I was willing to accept that this would be a weird and wacky ride through a bizarre and almost morbid fantasy landscape, much like Clive Barkers Abarat. But I expected much better things from China Mievilles storytelling. This book, quite frankly, is a mess. Its not so much a developing story as it is an unending sequence of spasmodic flashing images, told with choppy scenes that lack connection and flow. I kept waiting for a cohesive plot to emerge, and it never did.
Instead, Un Lun Dun goes on for far too long, taking more than 400 pages to tell its minimal story. Did Mieville think that the Power of Rowling has inured children adults, too, I suppose to long rambling adventures? Sure, we can read 400+ page novels when theyre interesting. This one confuses a rapid tempo for excitement and artistry, and colorful grotesque inventions for a strong and engaging story. The childish elements of the story (really, 200 pages searching for the UnGun?) werent as detracting as the lack of a reason to *care* about whats happening or the ability to follow the randomness in a unfolding and climactic way. Basically, Mieville came up with a cool idea that he was unable to support in a full-length novel.

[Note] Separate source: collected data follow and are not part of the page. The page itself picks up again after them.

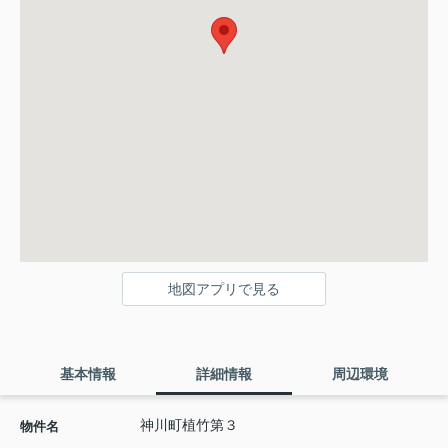
地図アプリで見る
基本情報
詳細情報
周辺環境
神川町植竹第３
物件名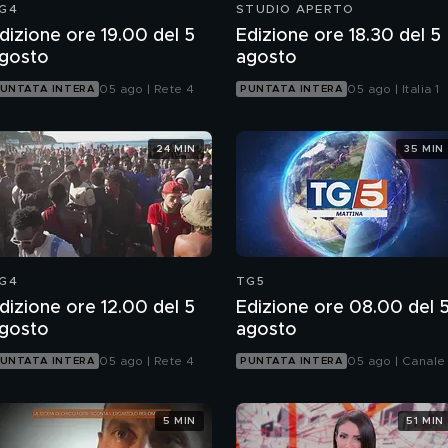
G4
STUDIO APERTO
dizione ore 19.00 del 5
Edizione ore 18.30 del 5
gosto
agosto
05 ago | Rete 4
05 ago | Italia 1
UNTATA INTERA
PUNTATA INTERA
24 MIN
35 MIN
G4
TG5
dizione ore 12.00 del 5
Edizione ore 08.00 del 
gosto
agosto
05 ago | Rete 4
05 ago | Canale
UNTATA INTERA
PUNTATA INTERA
5 MIN
51 MIN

He could have made us care with strong empathetic characterizations no such luck in the messed-up world of Un Lun Dun. It *was* a great idea to play with our expectations and the idea of a Chosen One prophecy that turns out all wrong. In actuality, though, the characters feel cartoonish and shallow, deprived of humanizing development or really any screen time besides racing from one crazy scene to the next.
This mood seems to be what Un Lun Dun is going for unpredictability, chaos, and instability. In that sense it succeeds in creating an eerie and unsettling parallel dimension, yet his world-building (for all its inventiveness) is haphazard and confusing. There are only so many people-with-things-like-birdcages-or-pincushions-for-heads that you can take before the concept gets old. And really, any kid with the perseverance to wade through this interminable episodic nightmare is probably past the stage of being fascinated by creepy monsters or anthropomorphized umbrellas.
I get the feeling China Mieville is an author you either love or hate. Im not going to judge his writing abilities by his first stab at a younger genre, but Im not impressed either by the way he assumes that kids just want non-stop action with no true storytelling. His essential style is fine vivid and edgy in fact and with proper execution of the other literary aspects I could imagine him being quite an impressive writer of surreal fiction. And he has some original and subversive ideas about how fantasy should play out. It just didnt come together here. At. All.
~Bottom line~
After checking Un Lun Dun out from the library, I was very excited to read it thanks to lavish praise of Mievilles works and one list that even claimed this book was nearly the best fantasy of 2007. I was not only disappointed by the disjointed narrative and unsophisticated plot but thought it was one of the WORST fantasies of 2007, for adults or kids. I cant imagine many young readers whod have the patience to sit through an overlong story about characters they dont care about. I myself had to force myself not just to finish the story but keep reading period...this was about 30 pages in! Confusion or bizarre elements in themselves are not bad, but in combination with barely-there character development and a story that has little direction, it left me fighting to even stick with it for more than a page or two at a time.
This would have made a much better graphic novel, as it relies heavily on the shock value of strange creatures and pictorial action, or maybe a recorded version would help the random scenery come alive with more emotional significance. It would even make a great movie or animation (Miyakazi, anyone?), as long as the characters were given more depth. But a childrens novel no way.